Polícia Federal atuando no Vale do Javari, Amazonas (Foto: Joao LAET / AFP) |
Com suas terras encravadas na fronteira das Amazônias brasileira e peruana, o povo Ashaninka vive sob constante ameaça. Até a primeira metade da década dos anos 2000, madeireiros peruanos invadiam a Terra Indígena (TI) Kampa do Rio Amônia, no município de Marechal Thaumaturgo (AC). Após intensa mobilização feita pelos indígenas, as autoridades brasileiras coibiram o roubo de madeira. Mas um outro problema também antigo – o narcotráfico na Amazônia -, não só se manteve, como foi ampliado.

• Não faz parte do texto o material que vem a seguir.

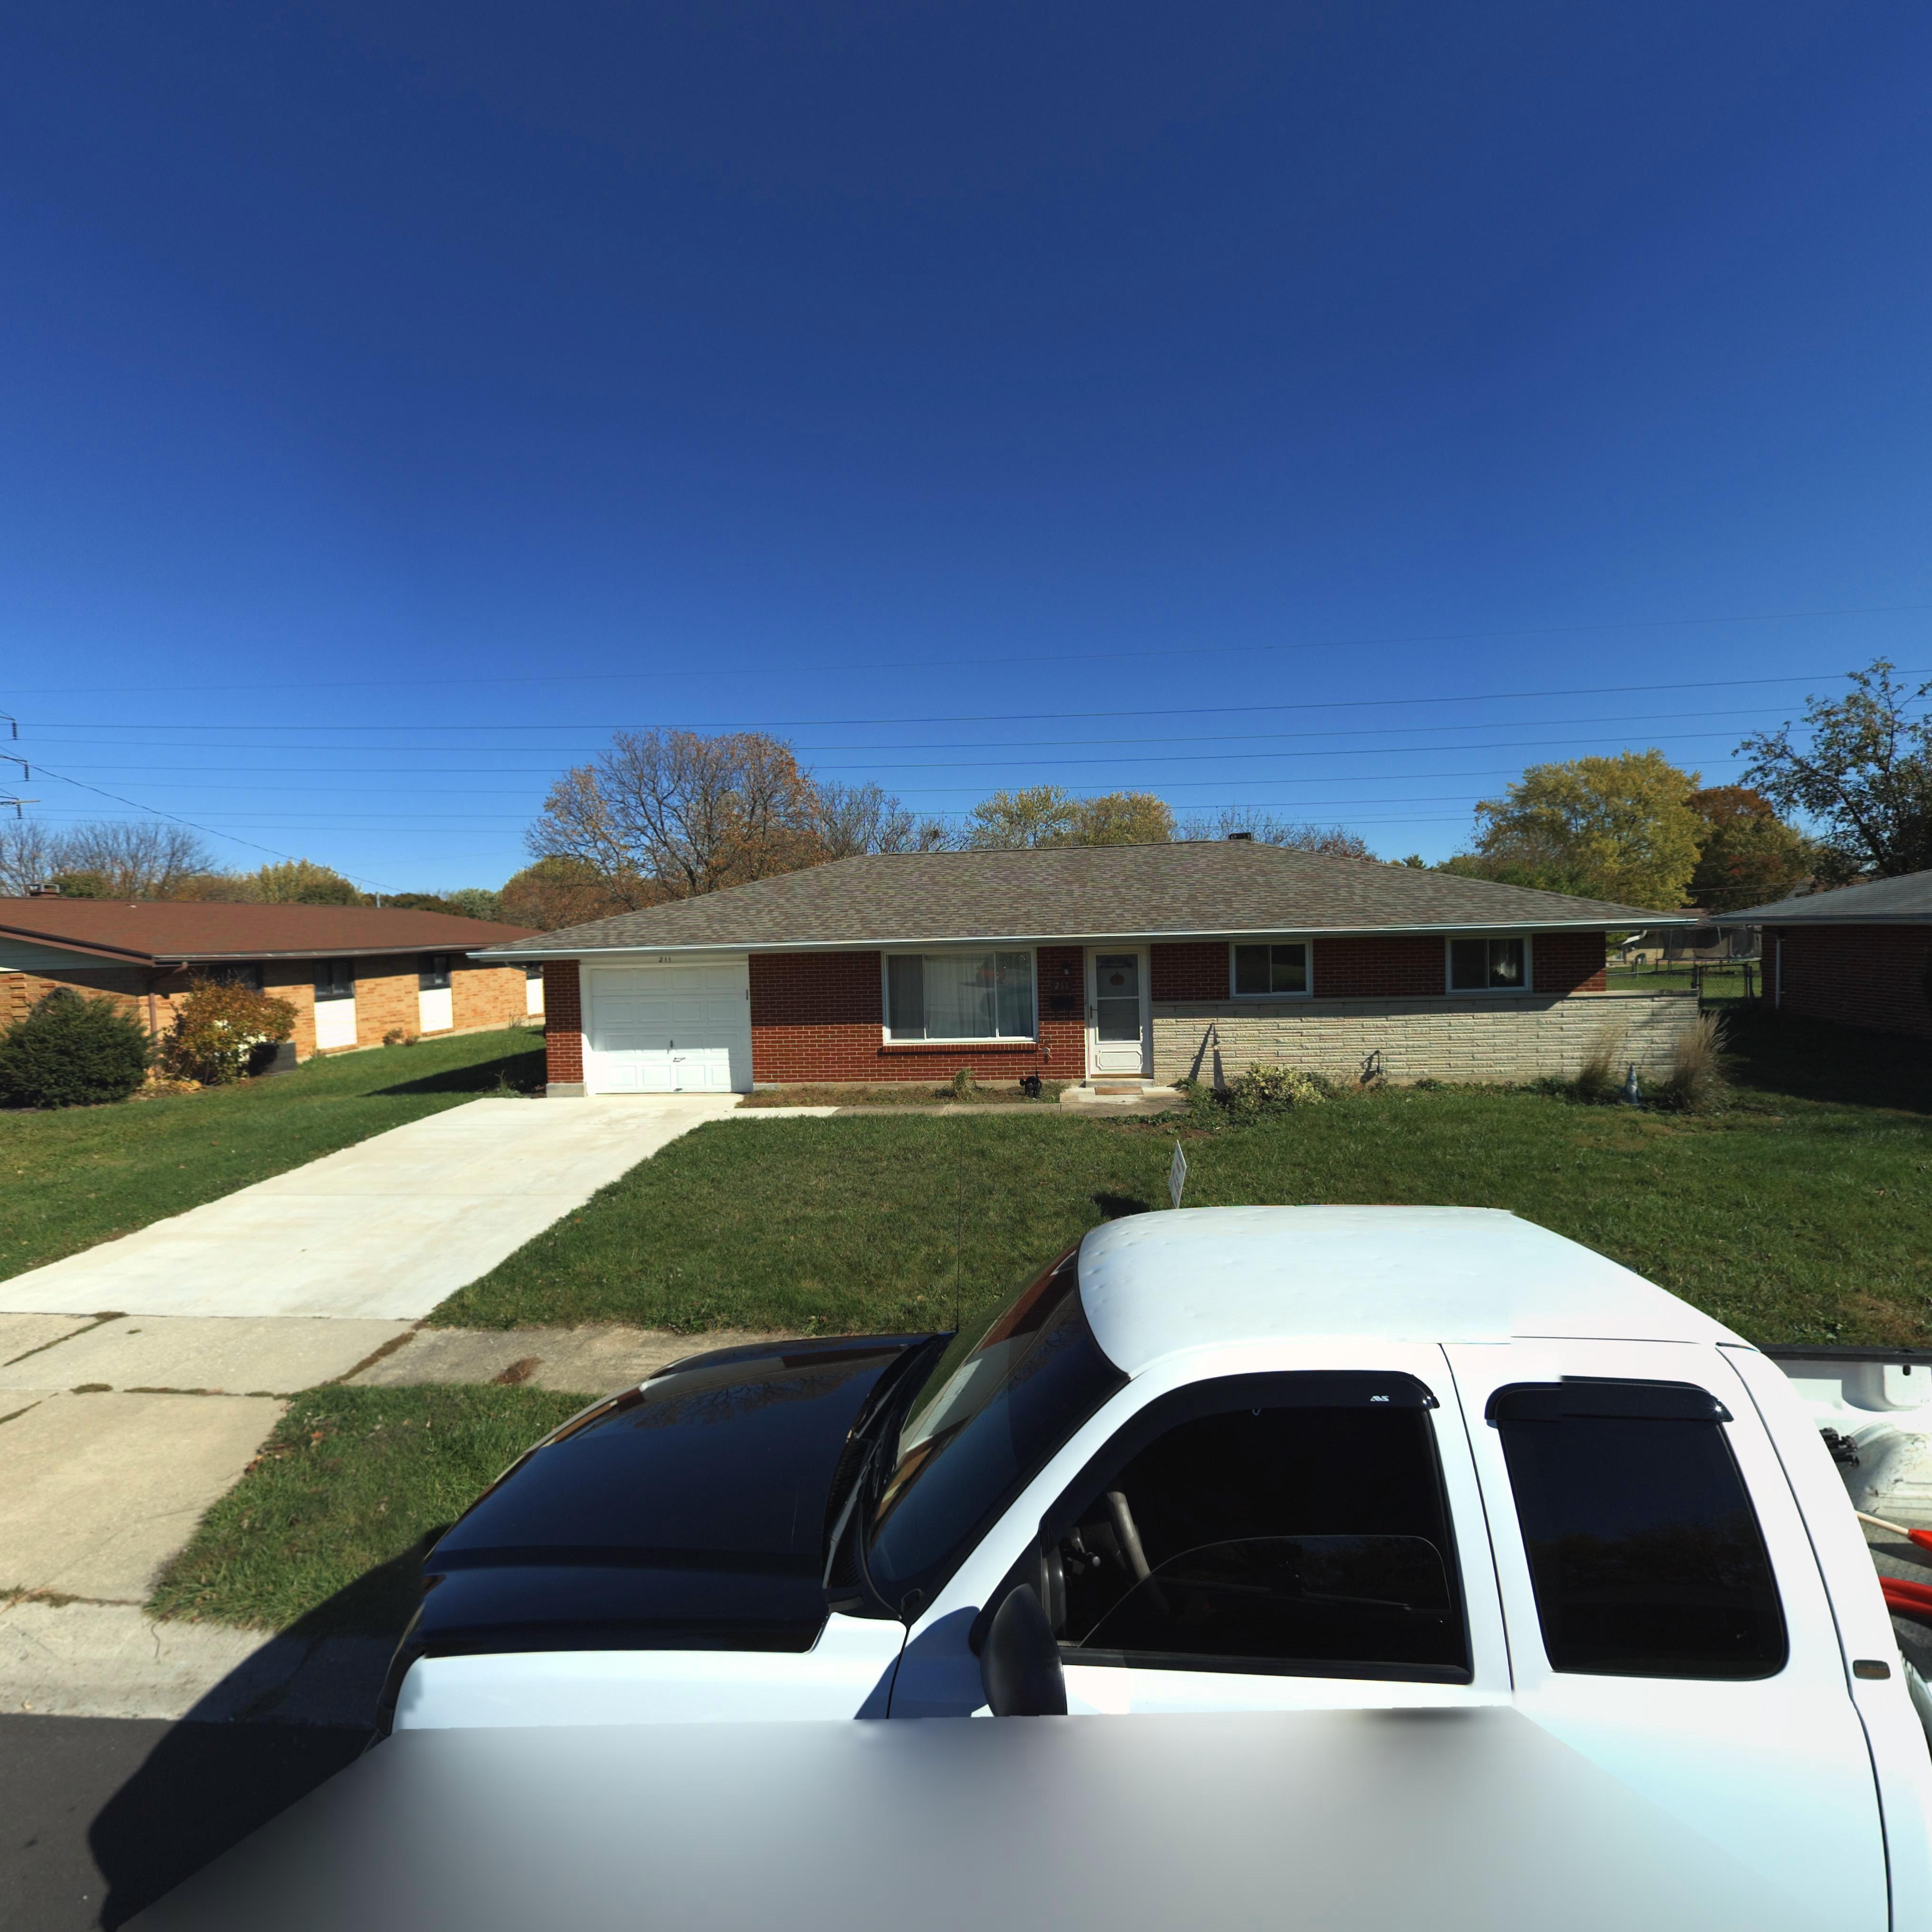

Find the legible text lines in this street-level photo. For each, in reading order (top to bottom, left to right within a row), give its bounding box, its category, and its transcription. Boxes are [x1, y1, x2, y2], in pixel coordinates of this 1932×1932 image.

[658, 956, 671, 963] StreetNumber: 211
[1054, 981, 1068, 989] StreetNumber: 211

“Em nossa comunidade, temos tido o papel de não permitir que isso se instale dentro de nosso território. Sabemos que corremos certo risco. Já fomos ameaçados várias vezes por ter essa postura. O que estamos vendo hoje nos assusta muito. Parece que está tudo liberado para matar, para dominar. Cada um resolve as coisas como quiser. É muito ruim essa sensação que a gente vive aqui”, conta Francisco Piyãko.
Uma das principais vozes do povo Ashaninka, Francisco Piyãko afirma que o trabalho de proteção territorial e de resistência às pressões do tráfico resulta em ameaças às lideranças. Os Ashaninka já chegaram a ser assediados por narcotraficantes para autorizar a construção de uma pista de pouso dentro de seu território, o que facilitaria a entrada no Brasil da cocaína peruana.
De acordo com Francisco Piyãko, a dinâmica do tráfico nas regiões de fronteira mudou nos últimos anos. Se antes o transporte da droga era feito por “mulas forasteiras”, que não eram conhecidas, hoje ele é feito pelos próprios moradores das comunidades. “Há pessoas envolvidas a ponto de não se sentir como uma mula, mas parte desse sistema. E nós ficamos cada vez mais vulneráveis porque o Estado não melhora a sua presença”, diz a liderança Ashaninka.
Para fazer o transporte da carga ilícita aos diferentes entrepostos amazônicos – até chegar aos grandes centros distribuidores e consumidores, em viagens que duram dias ou semanas, as “mulas” precisam parar para se alimentar e dormir.
As comunidades ribeirinhas acabam sendo usadas como pontos de “reabastecimento” para comer e descansar. Diante da ação intimidadora dos traficantes, as famílias se veem obrigadas a colaborar. Outros moradores são cooptados para atuar como “olheiros”, avisando sobre a presença de polícia, sendo recompensados financeiramente pelo trabalho.
Se antes a abordagem de cooptação dos nativos acontecia de forma mais sutil, hoje o “recrutamento” ocorre de forma intimidadora. Isso porque o crime se infiltrou em diferentes frentes.